Evento discutiu consórcios públicos, resíduos e saneamento

O deputado federal, Geninho Zuliani, do DEM/SP e representantes da gestão pública da região se reuniram na manhã desta sexta-feira (29), para a primeira edição do Seminário InterCidades ‘Resíduos Sólidos e Saneamento Básico’. O evento foi realizado pela UVESP em parceria com a AMA – Associação dos Municípios da Araraquarense e Frente Parlamentar Mista de Resíduos Sólidos, no auditório do Ciesp, em Rio Preto.

O seminário abordou a gestão tratamento dos resíduos sólidos, consórcios públicos, saneamento básico e soluções viáveis. “Temos que fazer a adequação na maneira de tratar os resíduos, fazendo o aproveitamento máximo do que for possível, dentro da coleta seletiva, da logística reversa, fazendo ação social para poder integrar todo mundo”, explicou Ivan de Oliveira Melo, comitê de integração de resíduos sólidos.

Durante o evento, Geninho reforçou a importância da destinação dos resíduos. “O tema de resíduos sólidos tem sido um problema para os prefeitos, para os gestores municipais, em dar o destino final para esse lixo. Alguns municípios têm taxa de lixo prevista outros não, alguns têm financiamento outros não têm. Trouxemos especialistas que falam sobre as parcerias públicos e privadas que existem. Tenho compromisso pela população em trazer soluções para as prefeituras de pequeno porte e médio porte tanto no resíduos, quanto no saneamento básico”, afirmou o parlamentar.

Geninho, que é o relator do projeto de lei que atualiza o marco legal do saneamento básico, comentou com o Dhoje sobre o projeto polêmico que, segundo ele, ainda tem muita resistência.

“O meu projeto não obriga ninguém a privatizar. O Brasil tem mais de cinco mil municípios, 1, 5 mil são autarquias municipais que não precisam ser privatizadas, muitas, principalmente, do estado Sudeste que já estão com mais de 90% de universalização podemos chamar de bons contratos”, argumentou.
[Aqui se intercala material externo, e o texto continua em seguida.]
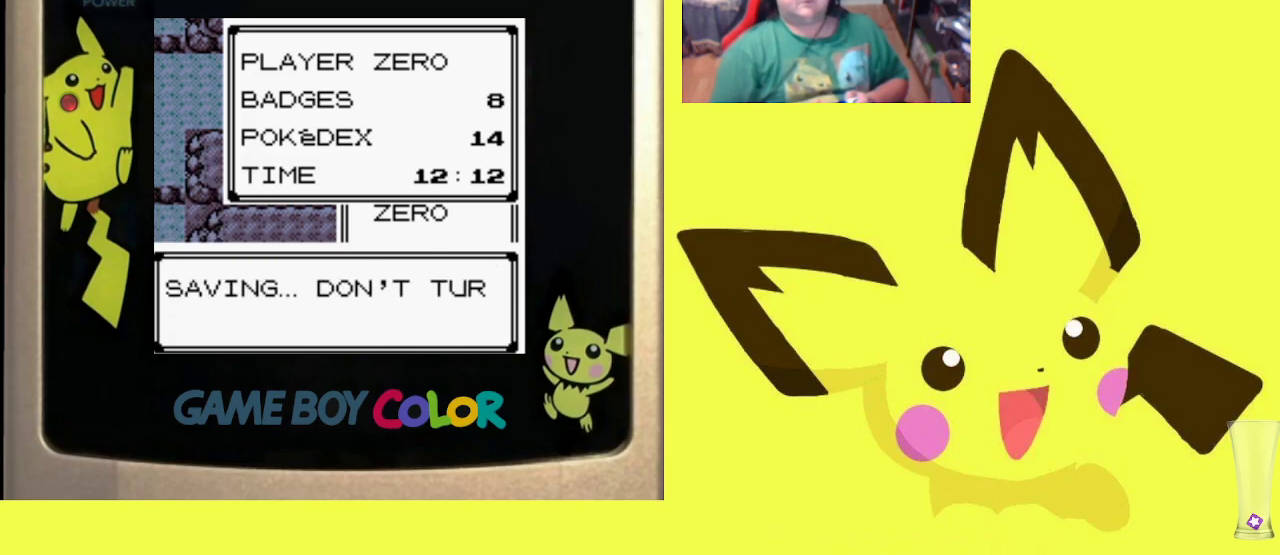
{"buttons": ["CIRCLE"], "events": [[33, "CIRCLE", "down"], [217, "CIRCLE", "up"], [300, "CIRCLE", "down"], [400, "CIRCLE", "up"], [483, "CIRCLE", "down"]]}
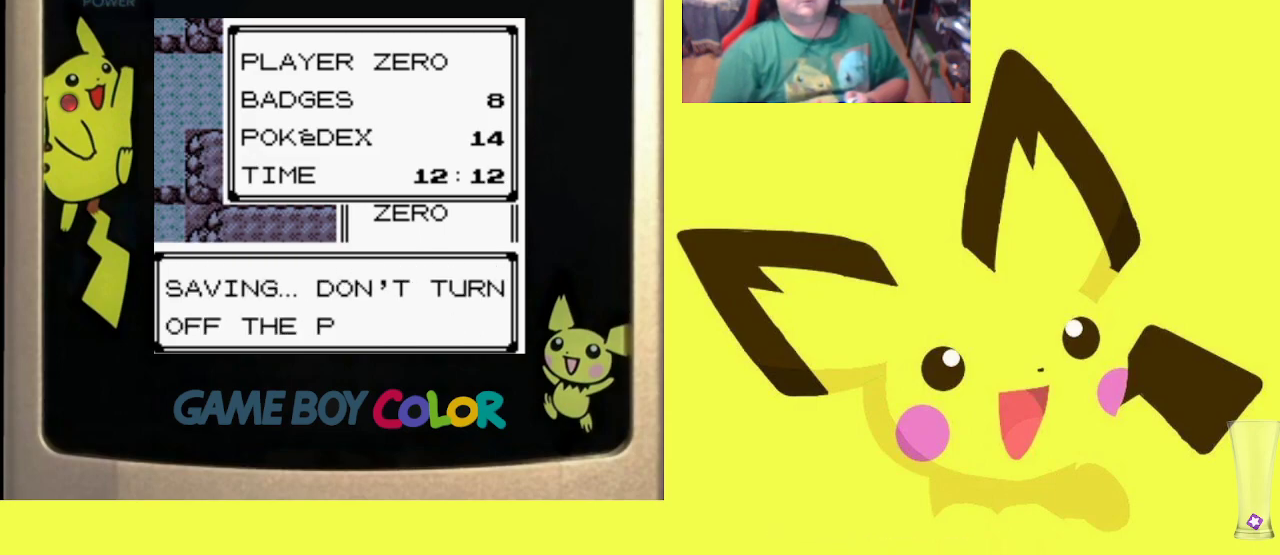
{"buttons": [], "events": [[117, "CIRCLE", "up"], [200, "CIRCLE", "down"], [317, "CIRCLE", "up"]]}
A proposta foi aprovada, em outubro deste ano, pela comissão especial da Câmara. O texto dá espaço para a iniciativa privada atuar com mais força na exploração dos serviços de saneamento como o abastecimento de água potável, coleta e tratamento de esgoto, limpeza urbana e reciclagem de lixo que, atualmente, tem a participação de, somente, 6%.

O deputado ponderou ainda que “a gente está destacando nos relatórios os contratos ruins, principalmente, na região Norte e Nordeste do Brasil onde existem alguns estados com 3% de saneamento básico. Então eu pergunto para essas pessoas que são contra a entrada de capital privado, onde iríamos arrumar R$ 600 bilhões com o Brasil quase falido e, o mais importante, hoje, tem 15 crianças que morrem por dia com doenças pela falta de saneamento, eu acho que as pessoas deviam se preocupar com isso”.